Attention must be paid," says Linda of her husband Willy Loman in Arthur Millar's play, Death of a Salesman. "I don't say he's a great man. He's not the finest character that ever lived. But he's a human being. Attention, attention must be finally paid to such a person."
Arthur Millar was himself the privileged son of a rich father whose business was driven to bankruptcy by the 1929 depression, and who had to survive on his wits, taking any menial job he could get, and as a result, getting an insider's view of the doomed and the desperate.
Salesman is too great a play to be about any one thing, but over and over it explores the myth of the American Dream – that if you dream big and work hard you will inevitably "make it", with the unforgiving underside of the myth, that if you have not made it, that is your own fault, and you cannot expect compassion or help.
What is the value of a man like Willy, who has spent his life creating a legend in his own mind, that he has been known and loved by many and hence has been a success, and always on the edge of the big break? Especially when, deserted by his own father when a child, he is desperately searching for how best to parent his sons, and settles, as a largely absent father, for creating unrealistic expectations of what his boys can achieve.

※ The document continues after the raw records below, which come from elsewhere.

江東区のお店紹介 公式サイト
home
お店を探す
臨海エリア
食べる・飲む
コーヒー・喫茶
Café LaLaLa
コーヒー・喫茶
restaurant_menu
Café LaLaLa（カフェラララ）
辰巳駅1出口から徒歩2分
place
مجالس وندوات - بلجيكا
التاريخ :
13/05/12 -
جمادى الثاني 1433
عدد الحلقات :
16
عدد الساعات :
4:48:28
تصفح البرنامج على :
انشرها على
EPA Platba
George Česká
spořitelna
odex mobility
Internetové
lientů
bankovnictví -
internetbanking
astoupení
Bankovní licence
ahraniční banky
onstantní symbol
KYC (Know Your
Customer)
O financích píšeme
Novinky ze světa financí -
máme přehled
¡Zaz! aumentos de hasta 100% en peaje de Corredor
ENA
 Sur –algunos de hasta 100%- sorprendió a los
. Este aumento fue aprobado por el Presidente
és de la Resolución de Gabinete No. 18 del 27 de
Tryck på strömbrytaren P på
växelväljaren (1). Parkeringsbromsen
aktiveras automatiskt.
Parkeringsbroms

His own flaws destroy the ambitions of Biff, who is within an ace of graduating, and drops out.
Central to any cohesion which the family has is Willy's wife, who is afraid for his survival, and only too aware of his tendency to cling to a fantasised past and an unrealistic future.

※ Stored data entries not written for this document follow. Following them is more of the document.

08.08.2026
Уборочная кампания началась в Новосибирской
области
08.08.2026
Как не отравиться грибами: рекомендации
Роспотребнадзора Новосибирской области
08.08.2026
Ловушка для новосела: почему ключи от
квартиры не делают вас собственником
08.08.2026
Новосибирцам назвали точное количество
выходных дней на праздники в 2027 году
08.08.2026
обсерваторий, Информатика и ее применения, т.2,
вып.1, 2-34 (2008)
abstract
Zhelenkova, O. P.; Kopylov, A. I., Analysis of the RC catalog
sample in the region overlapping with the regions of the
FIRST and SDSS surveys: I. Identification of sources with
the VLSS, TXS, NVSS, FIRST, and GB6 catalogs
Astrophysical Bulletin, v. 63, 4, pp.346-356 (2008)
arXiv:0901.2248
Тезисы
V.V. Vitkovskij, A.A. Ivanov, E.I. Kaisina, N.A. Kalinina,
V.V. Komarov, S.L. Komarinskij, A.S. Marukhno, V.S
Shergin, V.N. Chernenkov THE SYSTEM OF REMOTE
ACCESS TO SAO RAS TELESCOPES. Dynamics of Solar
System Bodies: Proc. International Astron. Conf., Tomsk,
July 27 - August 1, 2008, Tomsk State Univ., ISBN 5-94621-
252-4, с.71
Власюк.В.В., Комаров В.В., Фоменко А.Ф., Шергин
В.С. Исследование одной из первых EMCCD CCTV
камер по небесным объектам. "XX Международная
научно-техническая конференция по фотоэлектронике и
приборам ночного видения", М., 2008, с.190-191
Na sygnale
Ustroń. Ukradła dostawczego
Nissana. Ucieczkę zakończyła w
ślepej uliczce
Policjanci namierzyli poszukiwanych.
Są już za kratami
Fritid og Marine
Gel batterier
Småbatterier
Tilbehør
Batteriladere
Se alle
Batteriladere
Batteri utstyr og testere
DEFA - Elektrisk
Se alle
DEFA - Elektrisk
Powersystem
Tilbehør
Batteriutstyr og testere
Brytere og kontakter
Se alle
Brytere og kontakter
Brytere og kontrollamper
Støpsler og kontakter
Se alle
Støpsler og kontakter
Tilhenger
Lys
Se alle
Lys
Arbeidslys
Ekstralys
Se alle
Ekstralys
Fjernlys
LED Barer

The play is full of un-confronted regrets, and dysfunctional relationships, which burst out into uncontrollable rages fuelled by frustration.
Like The Crucible, this play is both very much of its time and universal. The questions it poses have particular relevance to the current situation in the USA, where most of the middle class are barely one pay-check away from insolvency, and the disparity between the rich and the struggling is still excused by blaming the victim.
There are many Willy Lomans in our current society.
A tribute to this production is that, almost from the beginning, we are swept into the powerful dynamics of anger, frustrations, regrets and pains and it is only later that we realise just how skilled the direction and the acting has been. My recollections of reading the play are almost fifty years old, but I was expecting Linda to be even more of an earth mother, and the bond between Willy and Linda to be even stronger – which would have given the graveyard scene a strength and a poignancy that it somewhat lacked – or possibly its arid emptiness was just what the director wanted.
Certainly, as with Shakespeare, there are many ways of playing Millar.
This production showed that the power is still there. The capacity audience was palpably engaged with the disintegrating family ground down by the failure of their dreams. Perhaps we saw so much more than one man destroyed by his daemons, and were confronted by the universal fragility and value of humankind.
Small wonder that Death of a Salesman is regarded as one of the greatest plays of the twentieth century, and this production rose to the challenge of bringing it to life.